Each local authority and corresponding Primary Care Trusts will work with between three and six secondary schools, as well as their feeder or associated primary schools, to deliver better support for those children who are at risk or are already experiencing mental health problems.
The successful local authorities are; Luton, Norfolk, Suffolk, Leicester City, Lincolnshire, Hackney, Merton, Southwark, Gateshead, Northumberland, Sunderland, Blackburn & Darwen, Blackpool, Bury, Brighton & Hove, Kent, Reading, Leeds, North East Lincolnshire, Coventry, Shropshire, Wolverhampton, Gloucestershire, Swindon, Cornwall.
Kevin Brennan said:
“Good mental health and wellbeing are crucial to ensuring that all our children and young people can learn, achieve and fulfil their potential. Early detection and intervention through schools and nurseries is vital in doing this.
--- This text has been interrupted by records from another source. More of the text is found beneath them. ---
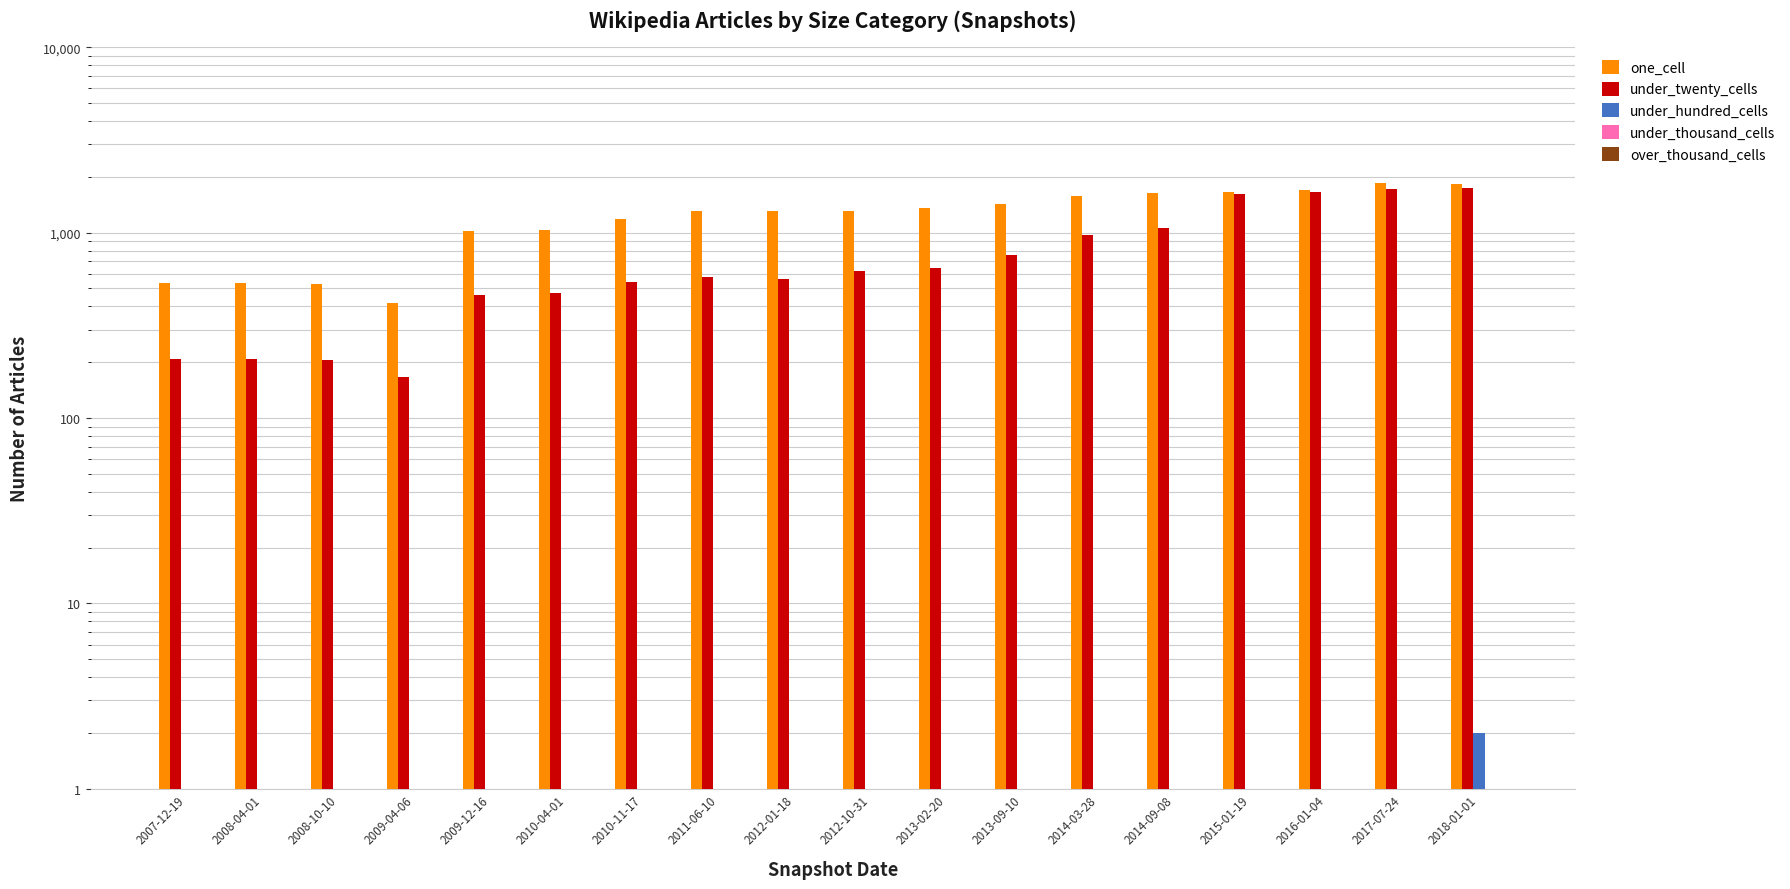

Which category has the lowest value in the under_hundred_cells series?

2007-12-19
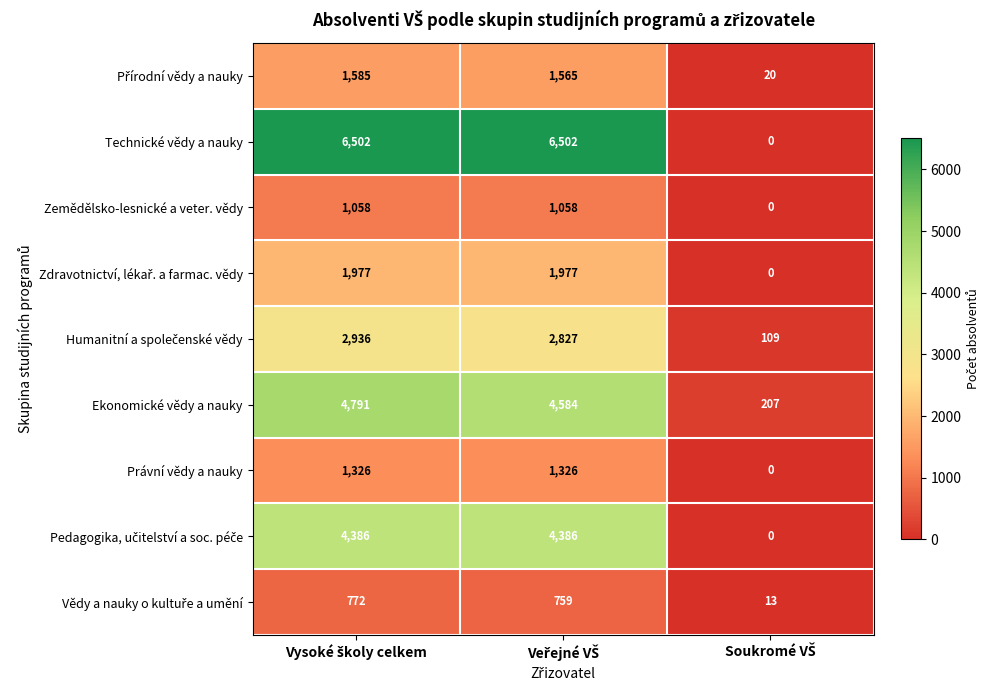

How many data points does each series have?

3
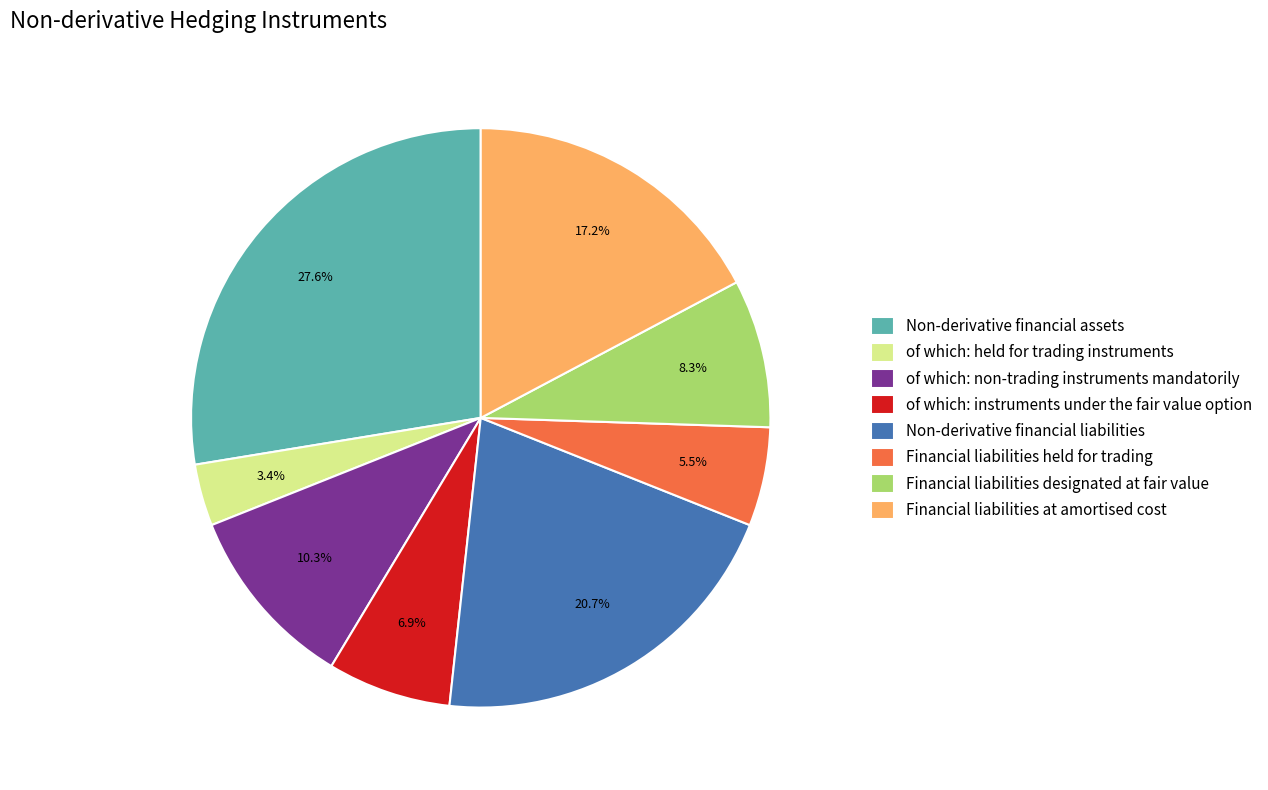

True or false: Financial liabilities designated at fair value accounts for 8% of the total.

True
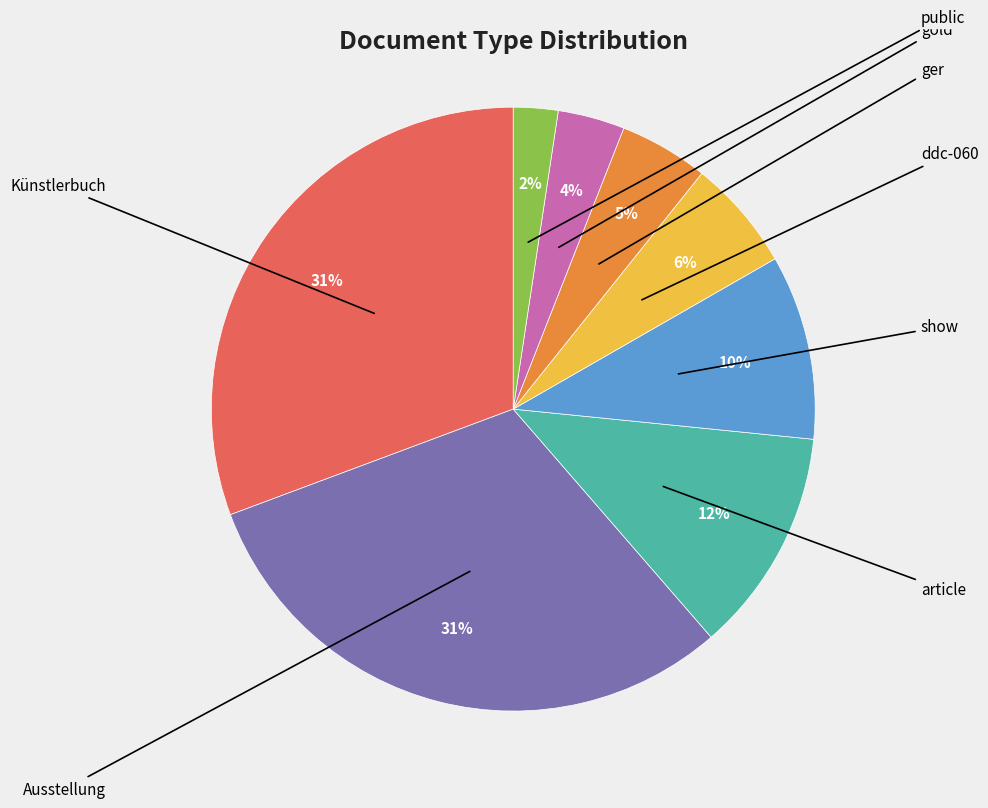

To the nearest percent, what percentage of the pie is gold?

4%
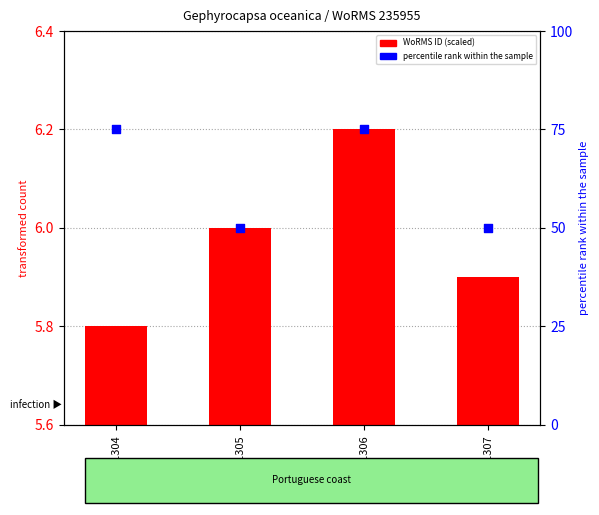

Which series has the largest total across all categories?

percentile rank within the sample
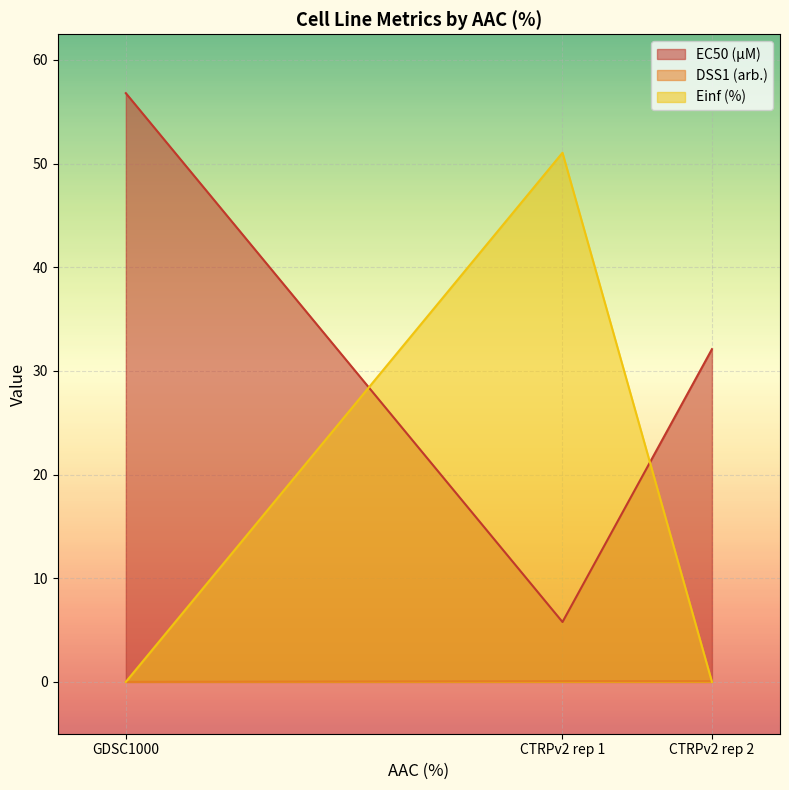

List the labels in order of Einf (%) value, largest first.

CTRPv2 rep 1, GDSC1000, CTRPv2 rep 2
“I would like to congratulate each of the local authorities that will be taking part in these important pilots.
“Each pilot will be implementing innovative ways to ensure a better service to some of their most vulnerable children and families and their success will inform the national roll-out of this project.”
The schools, who have all chosen to be involved in the pilots, will develop innovative approaches to mental health support, bringing together professionals and relevant services to ensure holistic help and support is easily accessible to those children and their families who need it most.
Funding for the pilots will be available as part of the £60 million announced by Secretary of State Ed Balls in July 2007, to promote mental wellbeing in schools.
The pilots will be able to use the funding for:
More practitioners: school based staff (such as learning mentors and family support workers); practitioners with mental health expertise i.e. primary mental health workers, therapists; Voluntary sector providers – to work in and close to schools;
The development and delivery of effective training and support for practitioners.
Each pathfinder will employ a project manager. Further guidance for schools containing more detail on therapeutic interventions will be published in early 2008. The guidance will supplement the Social and Emotional Aspects of Learning (SEAL) programme and will summarise the key findings and emerging evidence from the pilots as well as providing suggestions on interventions which are consistent with the overall SEAL approach.
The pilots will be evaluated to identify successful models of mental health support and the findings will inform the roll-out of Targeted Mental Health in Schools nationally in 2009-10 and 2010-11.